Supplied records
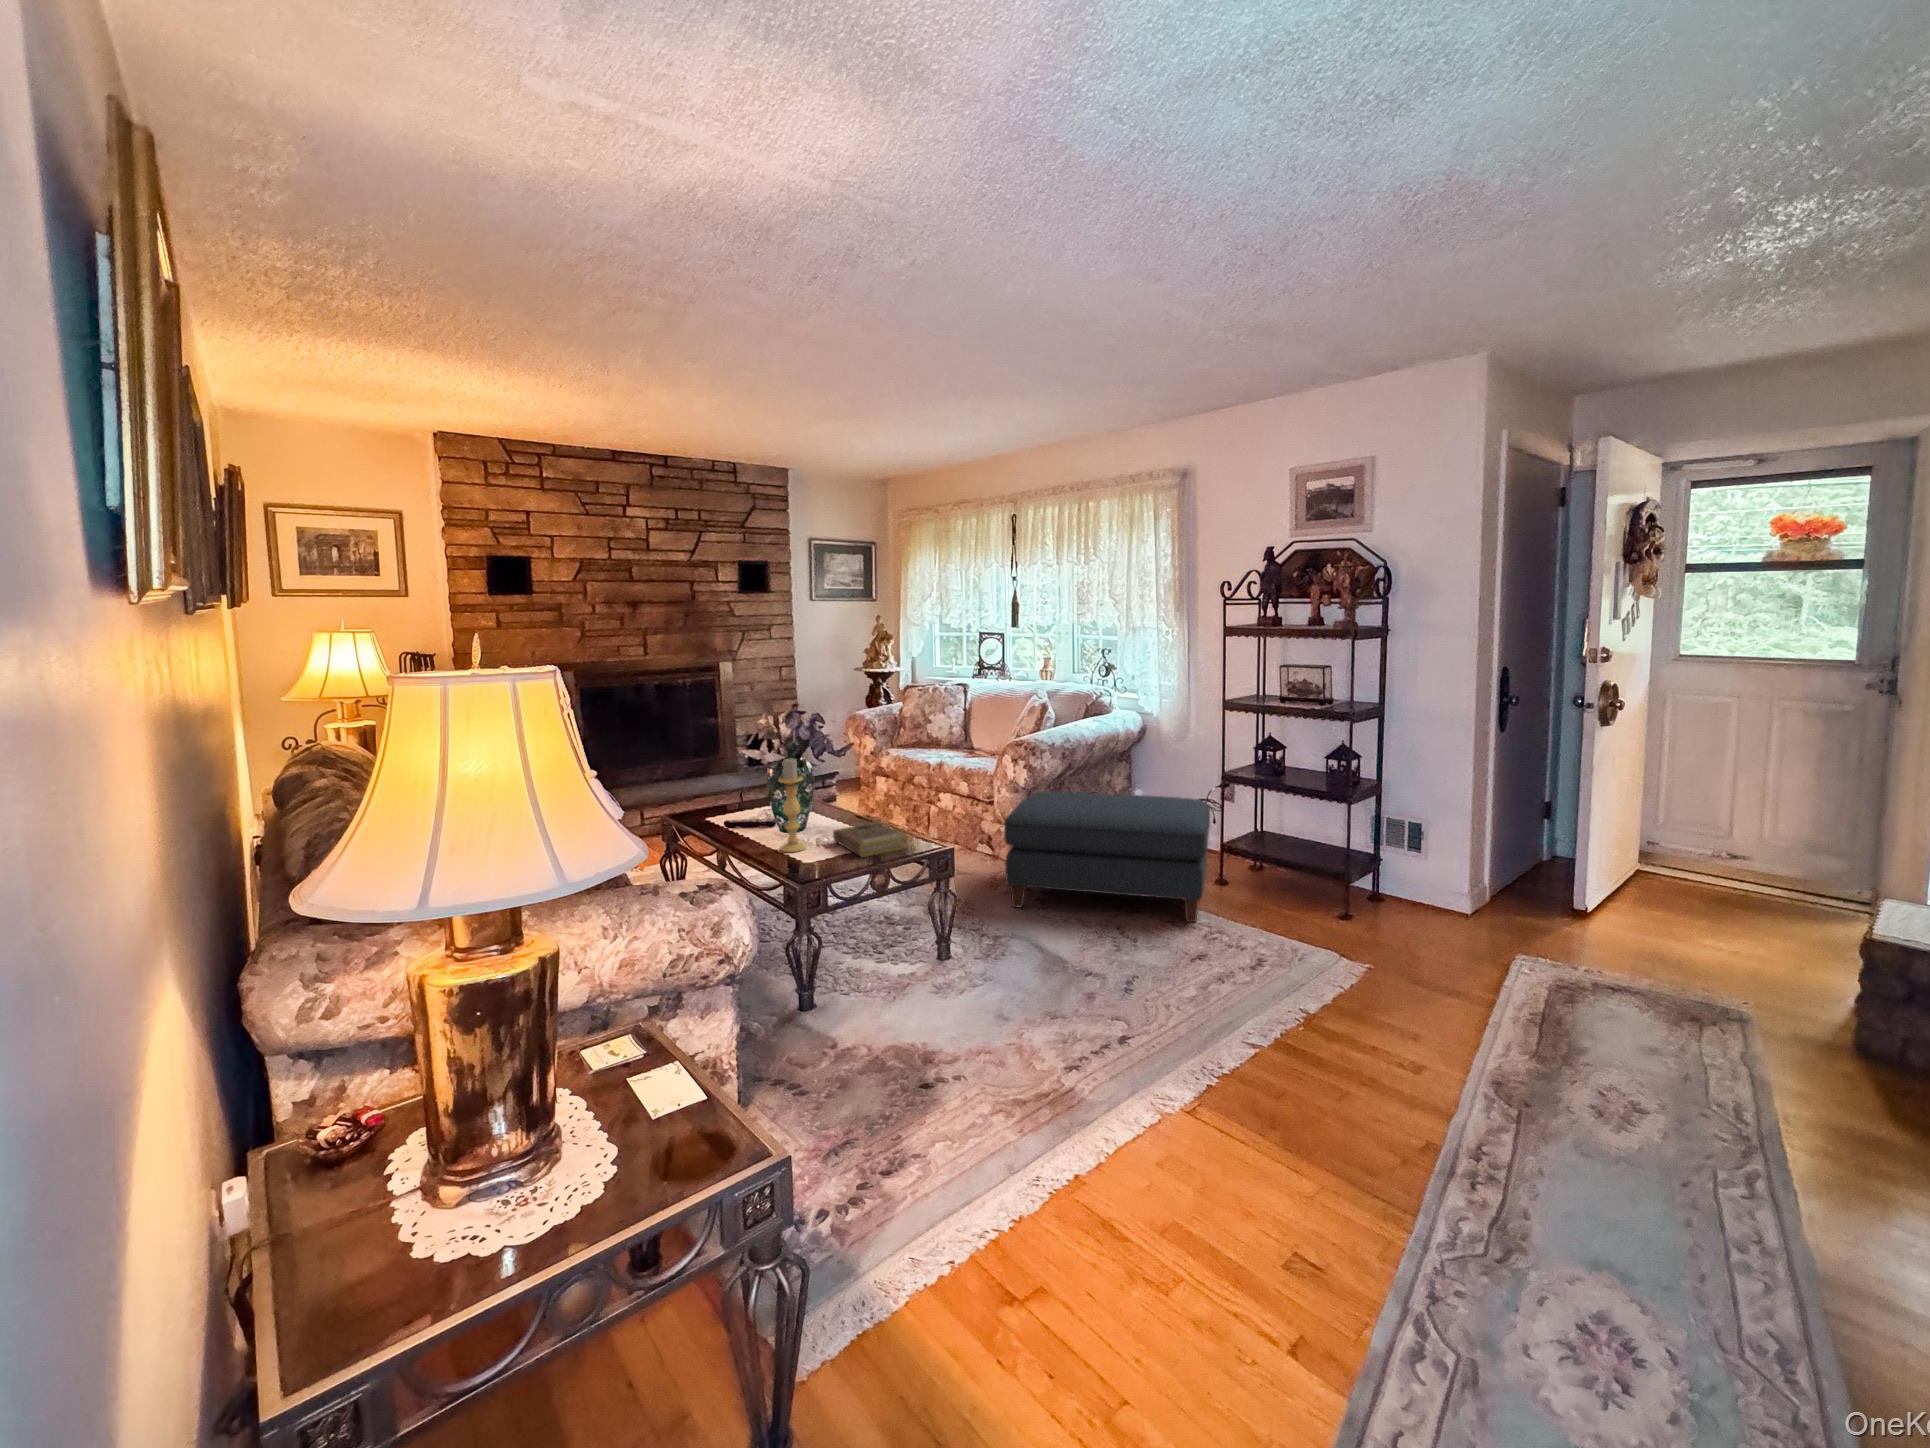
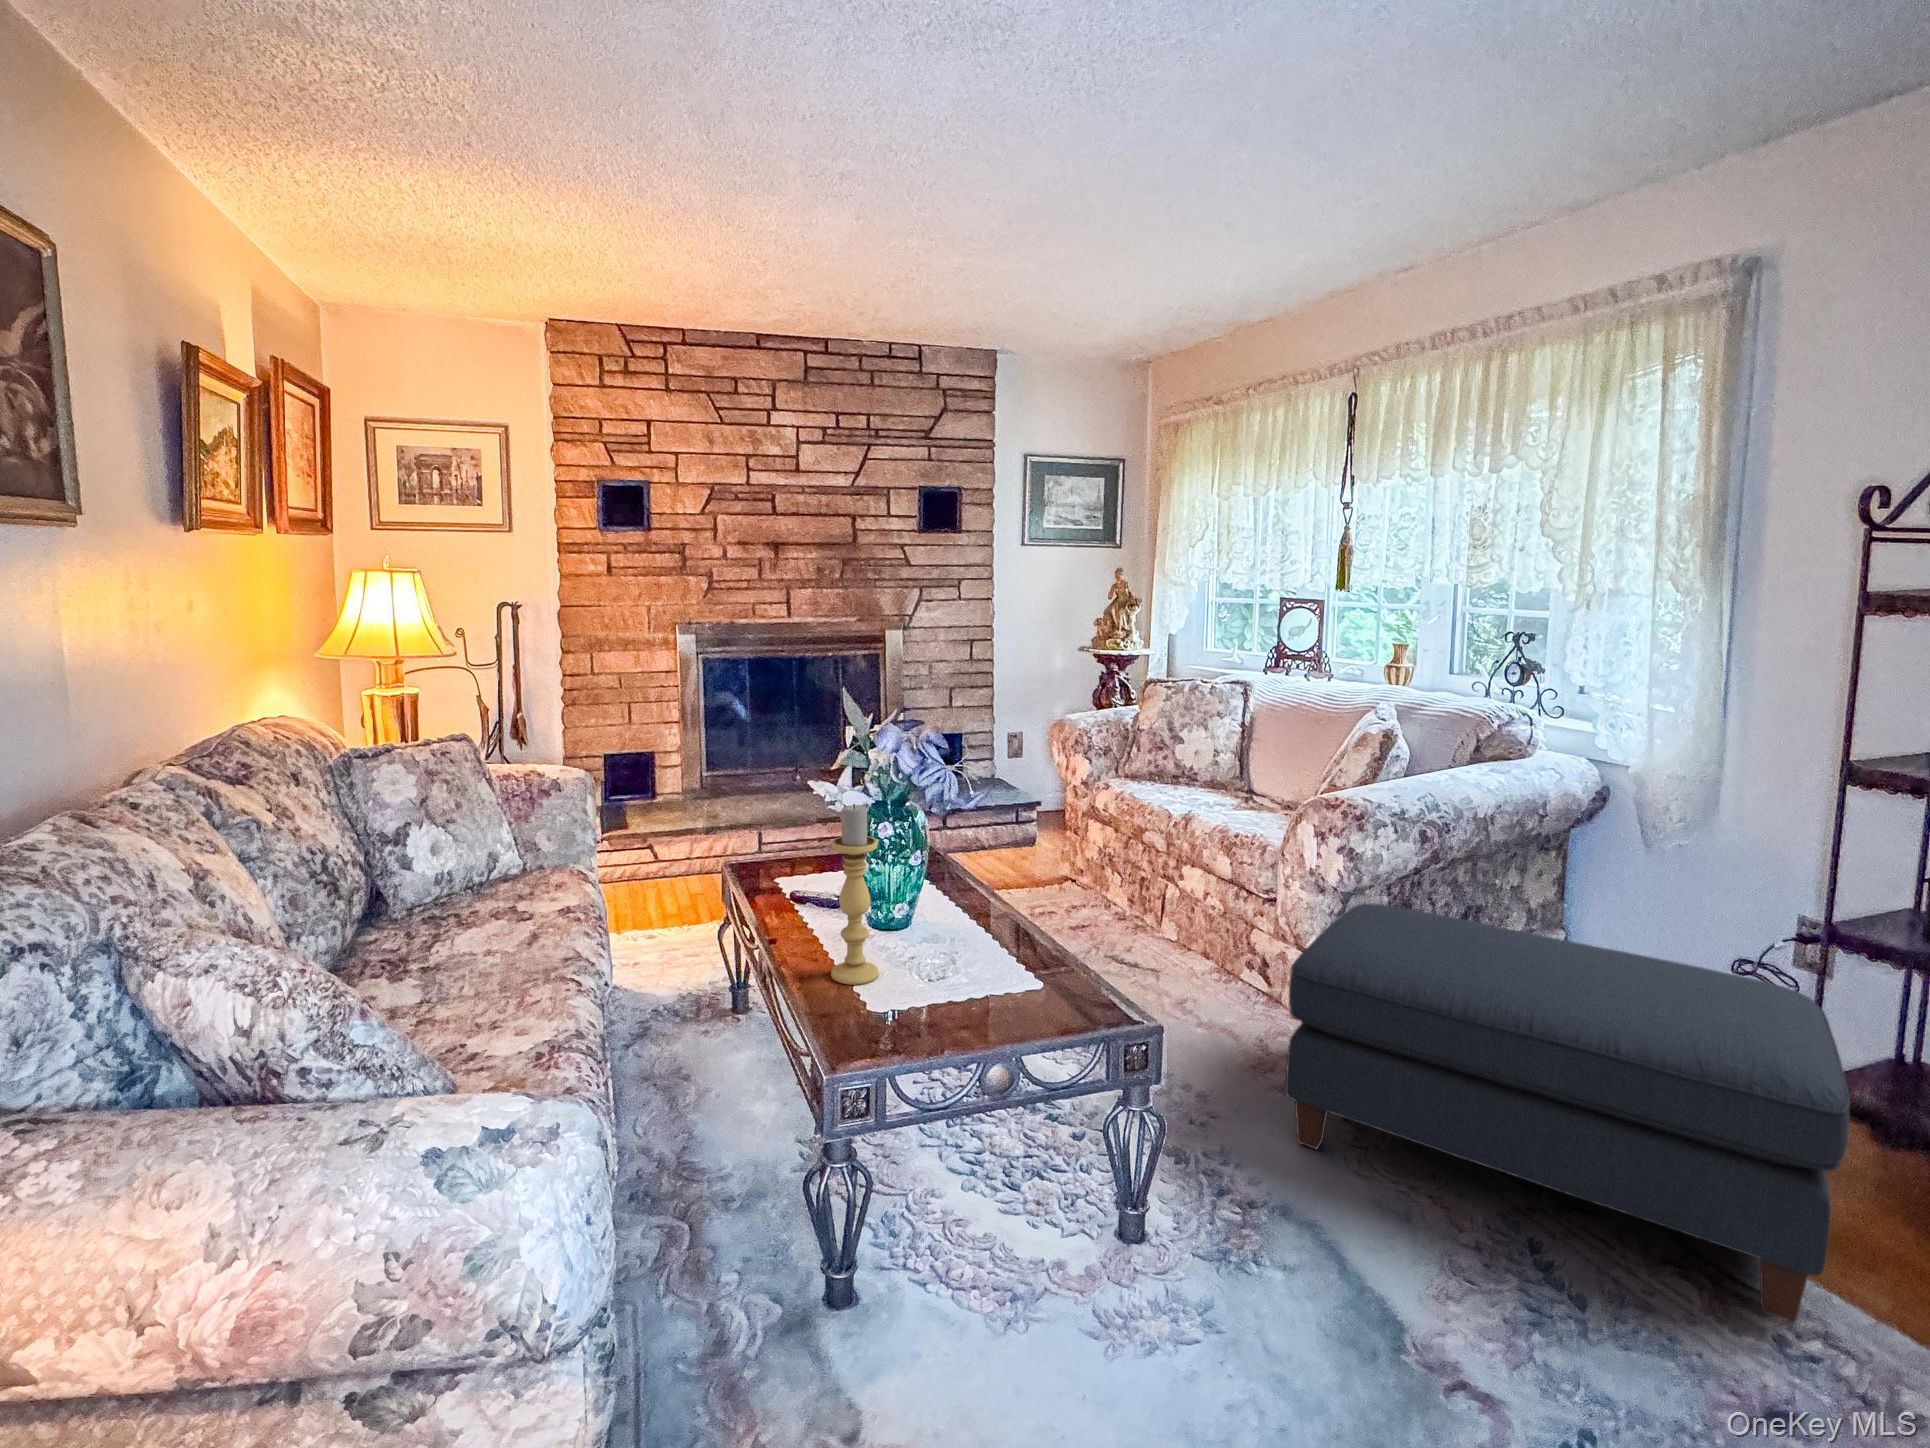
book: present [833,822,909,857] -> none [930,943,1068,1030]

--

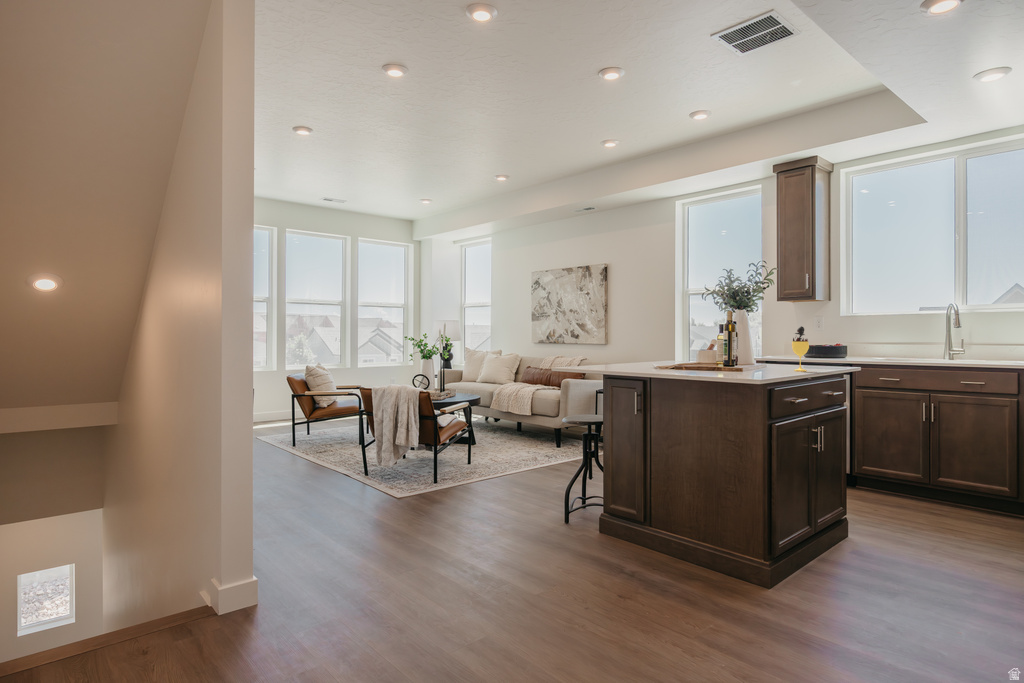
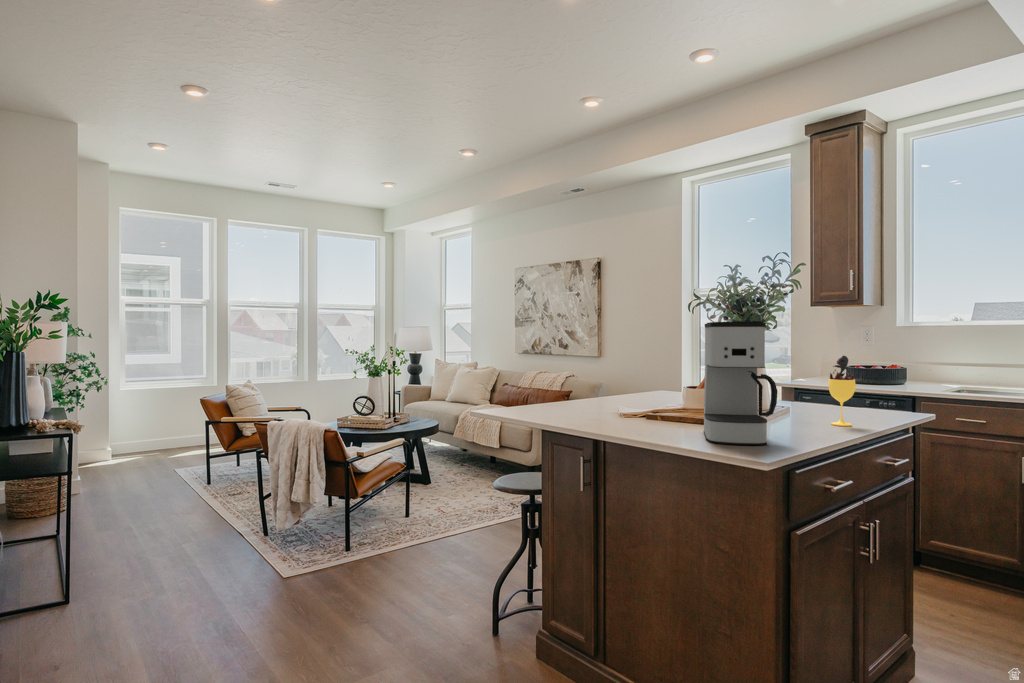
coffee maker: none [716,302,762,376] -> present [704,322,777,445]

* * *

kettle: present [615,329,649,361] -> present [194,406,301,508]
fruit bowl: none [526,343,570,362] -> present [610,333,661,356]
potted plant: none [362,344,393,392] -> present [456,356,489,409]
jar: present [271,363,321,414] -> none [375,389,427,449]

Exercise directions
The lines to extract from the data above begin with the line containing "kettle: present [615,329,649,361]" and end with the line containing "jar: present [271,363,321,414]". Extract them exactly, including both.

Task result
kettle: present [615,329,649,361] -> present [194,406,301,508]
fruit bowl: none [526,343,570,362] -> present [610,333,661,356]
potted plant: none [362,344,393,392] -> present [456,356,489,409]
jar: present [271,363,321,414] -> none [375,389,427,449]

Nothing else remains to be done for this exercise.